Saved data entries -
+ + + +
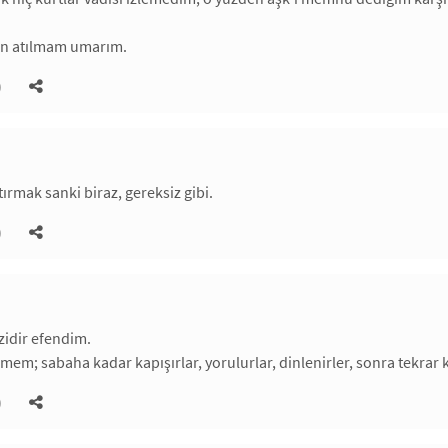
ten atılmam umarım.
)
ştırmak sanki biraz, gereksiz gibi.
)
izidir efendim.
em; sabaha kadar kapışırlar, yorulurlar, dinlenirler, sonra tekrar k
)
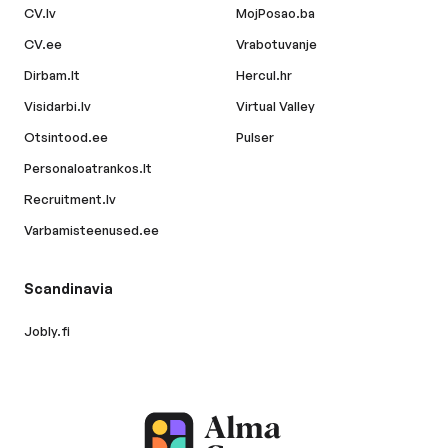
CV.lv
MojPosao.ba
CV.ee
Vrabotuvanje
Dirbam.lt
Hercul.hr
Visidarbi.lv
Virtual Valley
Otsintood.ee
Pulser
Personaloatrankos.lt
Recruitment.lv
Varbamisteenused.ee
Scandinavia
Jobly.fi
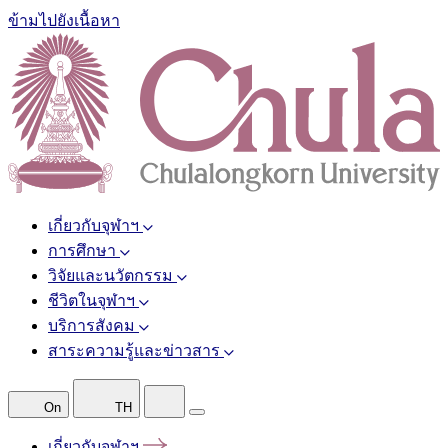
ข้ามไปยังเนื้อหา
เกี่ยวกับจุฬาฯ
การศึกษา
วิจัยและนวัตกรรม
ชีวิตในจุฬาฯ
บริการสังคม
สาระความรู้และข่าวสาร
On
TH
เกี่ยวกับจุฬาฯ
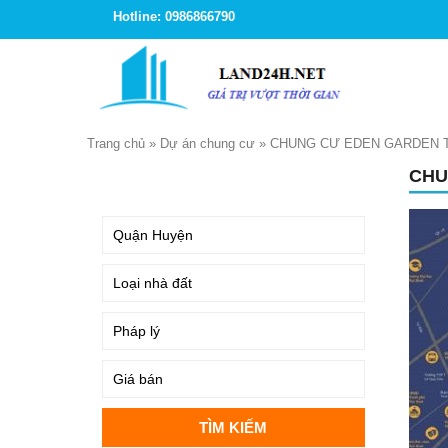
Hotline: 0986866790
Trang chủ
»
Dự án chung cư
»
CHUNG CƯ EDEN GARDEN TH
CHU
TÌM KIẾM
+ + + +
Restate each entry word for word, leaving out any pictures.

RESULT OF THIS EXERCISE -
ten atılmam umarım.
)
ştırmak sanki biraz, gereksiz gibi.
)
izidir efendim.
em; sabaha kadar kapışırlar, yorulurlar, dinlenirler, sonra tekrar k
)
CV.lv
MojPosao.ba
CV.ee
Vrabotuvanje
Dirbam.lt
Hercul.hr
Visidarbi.lv
Virtual Valley
Otsintood.ee
Pulser
Personaloatrankos.lt
Recruitment.lv
Varbamisteenused.ee
Scandinavia
Jobly.fi
ข้ามไปยังเนื้อหา
เกี่ยวกับจุฬาฯ
การศึกษา
วิจัยและนวัตกรรม
ชีวิตในจุฬาฯ
บริการสังคม
สาระความรู้และข่าวสาร
On
TH
เกี่ยวกับจุฬาฯ
Hotline: 0986866790
Trang chủ
»
Dự án chung cư
»
CHUNG CƯ EDEN GARDEN TH
CHU
TÌM KIẾM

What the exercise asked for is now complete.